HarpGBDT: Optimizing Gradient Boosting Decision Tree for Parallel Efficiency
Bo Peng,Langshi Chen,Jiayu Li,Miao Jiang,Selahattin Akkas,Egor Smirnov,Ruslan Israfilov,Sergey Khekhnev,Andrey Nikolaev,Judy Qiu
DOI: https://doi.org/10.1109/cluster.2019.8890990
2019-01-01
Abstract:Gradient Boosting Decision Tree (GBDT) is a widely used machine learning algorithm, whose training involves both irregular computation and random memory access and is challenging for system optimizations.

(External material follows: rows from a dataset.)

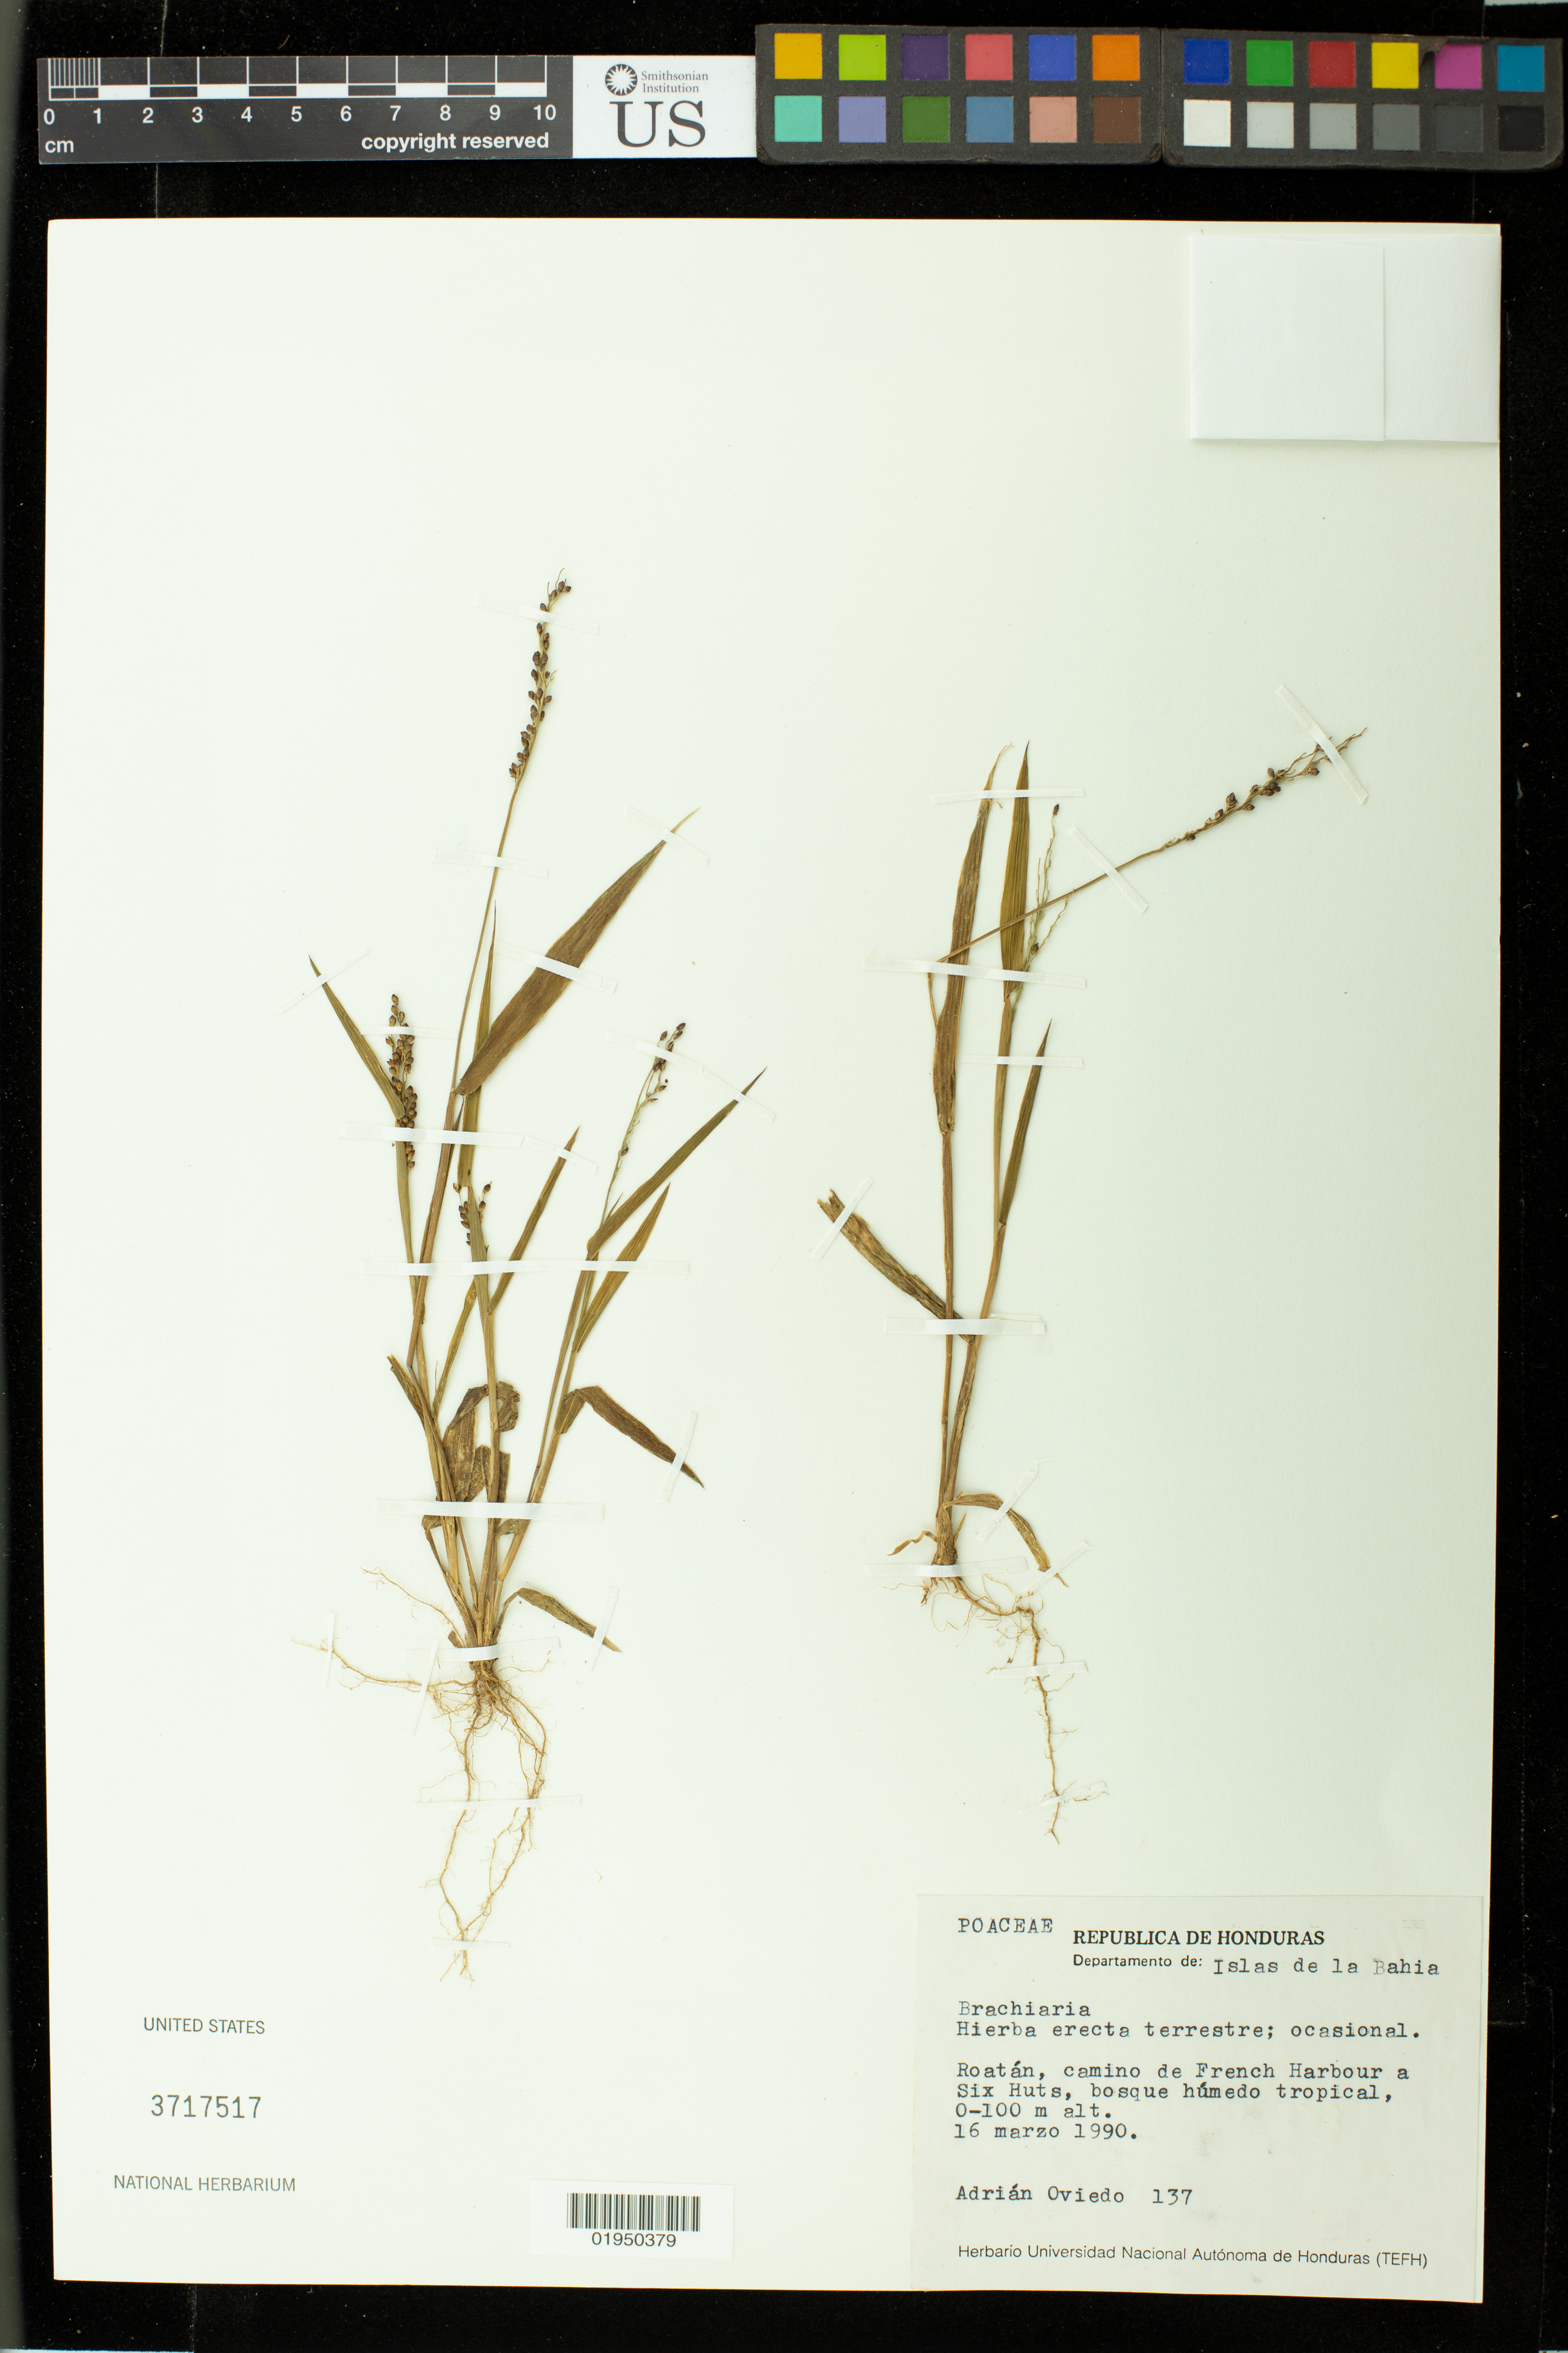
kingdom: Plantae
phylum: Tracheophyta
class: Liliopsida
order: Poales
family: Poaceae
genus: Urochloa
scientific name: Urochloa sp.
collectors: A. Oviedo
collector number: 137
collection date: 1990-03-16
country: Honduras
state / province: Islas de la Bahía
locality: Roatan, camino de French Harbour a Six Huts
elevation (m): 0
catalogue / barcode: US 3717517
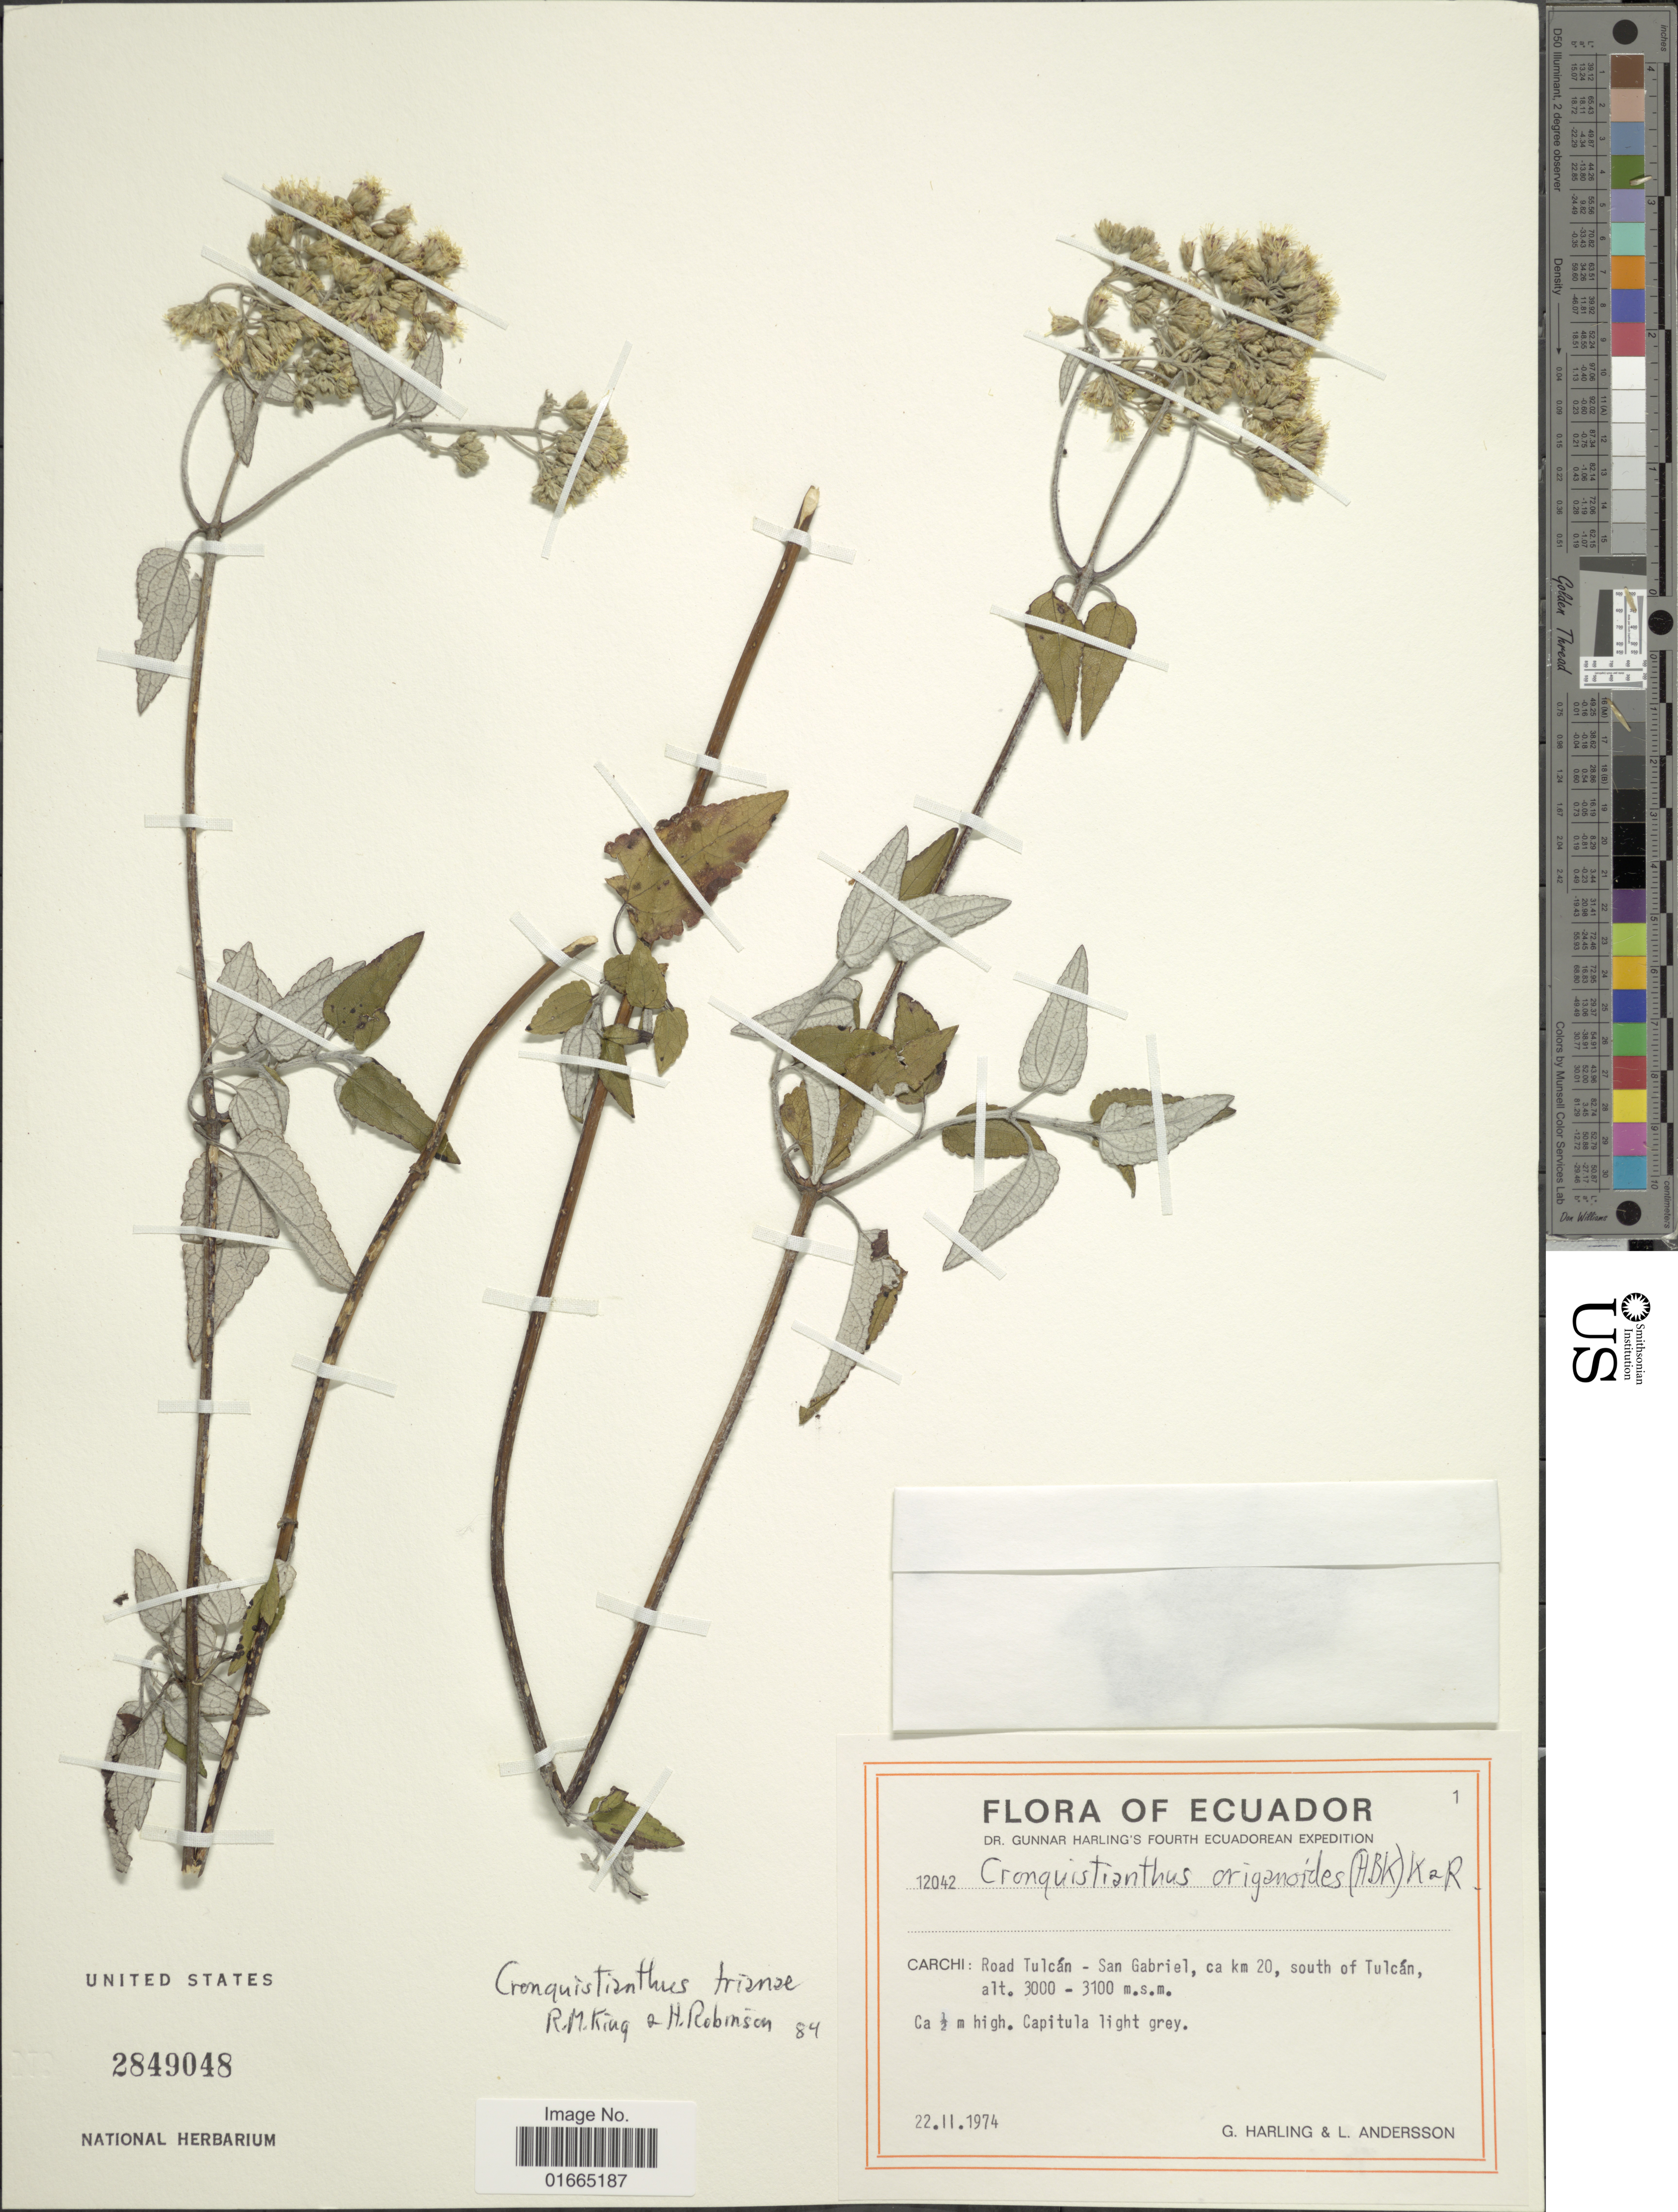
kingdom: Plantae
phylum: Tracheophyta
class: Magnoliopsida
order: Asterales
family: Asteraceae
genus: Cronquistianthus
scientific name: Cronquistianthus trianae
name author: R.M. King & H. Rob.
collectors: G. Harling & L. Andersson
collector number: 12042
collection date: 1974-02-22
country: Ecuador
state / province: Carchi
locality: Road Tulcán - San Gabriel, ca km 20, south of Tulcán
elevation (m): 3000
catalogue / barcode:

In this paper, we conduct a comprehensive performance analysis of two state-of-the-art systems, XGBoost and LightGBM. They represent two typical parallel implementations for GBDT; one is data parallel and the other one is parallel over features. Substantial thread synchronization overhead, as well as the inefficiency of random memory access, is identified. We propose HarpGBDT, a new GBDT system designed from the perspective of parallel efficiency optimization. Firstly, we adopt a new tree growth method that selects the top K candidates of tree nodes to enable the use of more levels of parallelism without sacrificing the algorithm's accuracy. Secondly, we organize the training data and model data in blocks and propose a block-wise approach as a general model that enables the exploration of various parallelism options. Thirdly, we propose a mixed mode to utilize the advantages of a different mode of parallelism in different phases of training. By changing the configuration of the block size and parallel mode, HarpGBDT is able to attain better parallel efficiency. By extensive experiments on four datasets with different statistical characteristics on the Intel(R) Xeon(R) E5-2699 server, HarpGBDT on average performs 8x faster than XGBoost and 2.6x faster than LightGBM.